When it comes to market analysis, people are pretty firm with the tools, technique, and sentiment they have toward their approach. Our goal is to share three ways to analyze the crypto markets in order to develop good strategies to take on the crypto markets.
There are three basic types of cryptocurrency market analysis:
2. Technical Analysis
3. Machine Learning /Sentiment Analysis
Over the years, there’s been a never-ending debate as to which strategy offers the best results in the markets but our belief is that deploying a mix of all three garners better results in your journey as a crypto trader. Think of it like sitting on a three-legged stool if one leg breaks, you come crashing down.
A top-down approach to cryptos is usually considered one of the best alternatives. Beginning with Fundamental Analysis, we may consider this as the idea generation phase.
Unlike traditional fiat currencies, cryptocurrencies do not operate as nations which have fundamental data such as GDP, interest rates, unemployment rate, PPI, CPI, and a host of others. Most cryptocurrencies use blockchain technology and, in some cases, DAG (Directed Acyclic Graph) or its variants.
Looking at recent events in cryptocurrency, we’re seeing the development of regulatory adoption, speculative adoption, major improvements in network adoption, and cryptocurrency transactions per day.
Major improvements in adoption include indicators such as Network Security (%), Network Capacity (%), Developer Participation (%), and Popular Interest (%).
Network Security (%)
When it comes to network security, hash rate is arguably one of the most significant indicators for measuring network stability and security. It indicates the compute power required to maintain the platform it operates. High hash rate implies that it would require significant resources to breach the network, which becomes a huge deterrent to hackers and bad actors. Hash rate data can be found on BitInfoCharts.
Network Capacity (%)
Looking at the network capacity, we look at indicators such as unconfirmed transactions, The Bitnodes Project, average mining difficulty per day, hash rate distribution, and so on.
Developer Participation (%)
Many altcoins are open sourced or provide a developer page. Github has a plethora of crypto projects. This is where you can see developer participation through pull requests and commits. This is a clear indication of development and interest in any given project.
Popular Interest (%)
Although popular and public interest across cryptocurrencies can be really difficult to gauge, we often take to Google Trends for keywords such as Bitcoin, altcoins, and blockchain to see variations in the mainstream adoption.
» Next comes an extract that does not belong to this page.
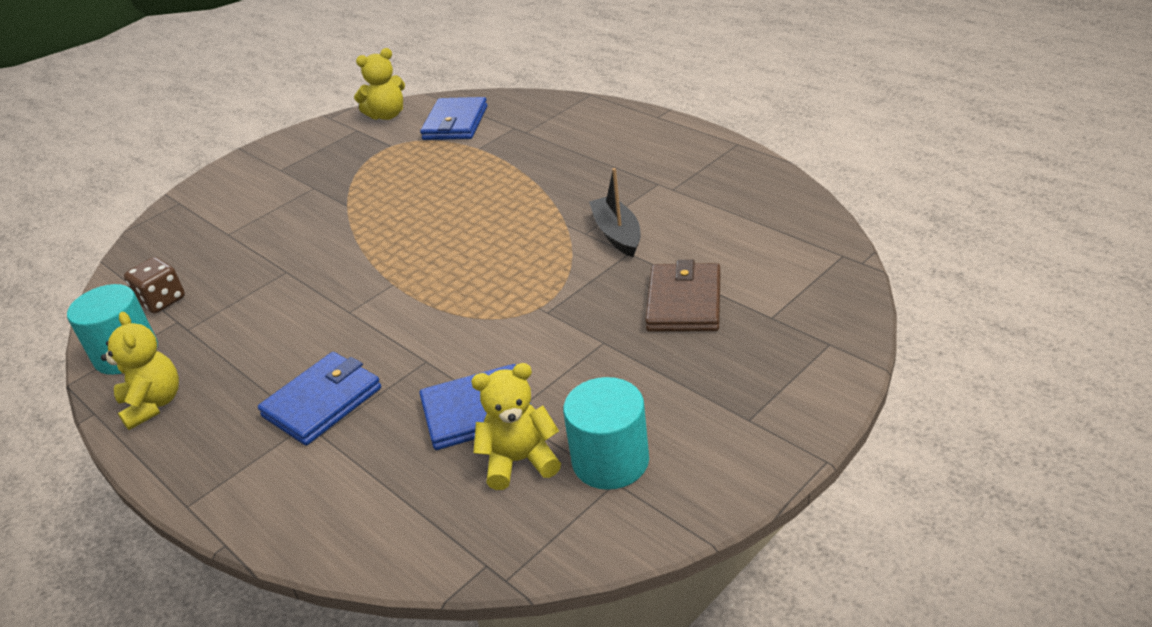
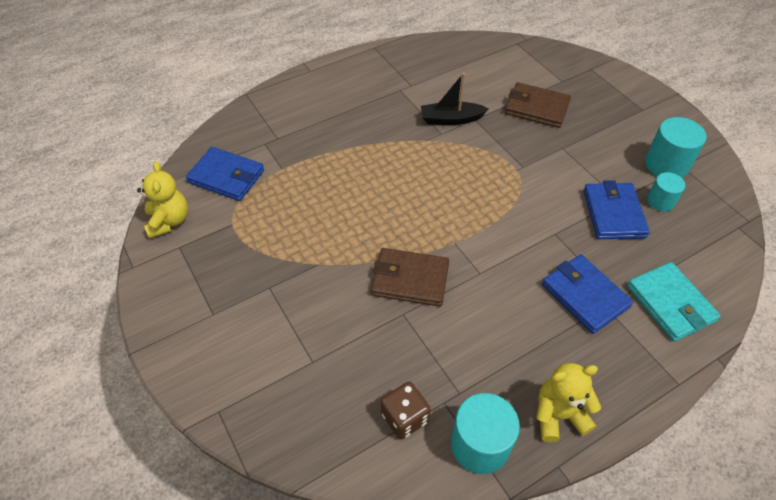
camera: 80 degrees left, 15 degrees up
yellow teddy bear [471,363,561,490] -> turquoise cylinder [647,172,685,211]
none -> brown wallet [371,248,449,307]
none -> turquoise wallet [627,262,721,341]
Technical analysis is the study of price movements of time series data, which has been a major part of most traders’ tool kit, way before cryptocurrencies existed. It hinges on the notion that history repeats itself. In essence, a trader can look at historical data and decipher current trading states and potential price projections.
Contrary to the efficient market theory, technical analysis believe that all market information is contained in the price of the asset. Price is therefore believed to be the only requirement for successful trading.
Technical analysts search for similar patterns within the historical data of the assets, develop trade ideas with a belief that the price or pattern will act the same way moving forward.
Charts are a primary tool for technical analysis. In the past, analysts would print out the price chart of an asset and plot different technical patterns to project and plan trade setups. Analyses of price patterns often serve as projections to entry or exit points in a trade.
While technical analysis is highly subjective, traditional and crypto traders still look to specific price levels and patterns from historical data with the hope of riding a profit trend.
Machine Learning/Sentiment Analysis
When used correctly, machine learning algorithms can be a powerful tool for solving problems that are easy for humans but difficult for machines. Examples include image and speech recognition. DeepMind, a company owned by Google, recently developed an artificial general intelligence model called AlphaGo, which consistently beats the world best Go player and has since attracted attention in finance and other disciplines.
Deep learning is another exciting development in analysis technology. Made popular by Geoffrey Hinton, deep learning is programmed to recognize abstracts and use representational layers to come to conclusions based on those transitive patterns. This development in technology is being used by hedge fund analytics.
The LSTM (Long Short-Term Memory) of Recurrent Neural Networks are most popular for analyzing FX and cryptocurrency price data.
As far as sentiment analysis, data is gathered from price and influence from the likes of Twitter or social media sentiment. Other options include the use of blockchain explorers, checking for hash rate, and analysis using Python Pandas for causality and correlations.
After reviewing the three major analysis tools and techniques, it seems to make sense that using a combination of all tools makes for an enhanced view of the cryptosphere, which leads toward informed decisions on where and how you want to invest.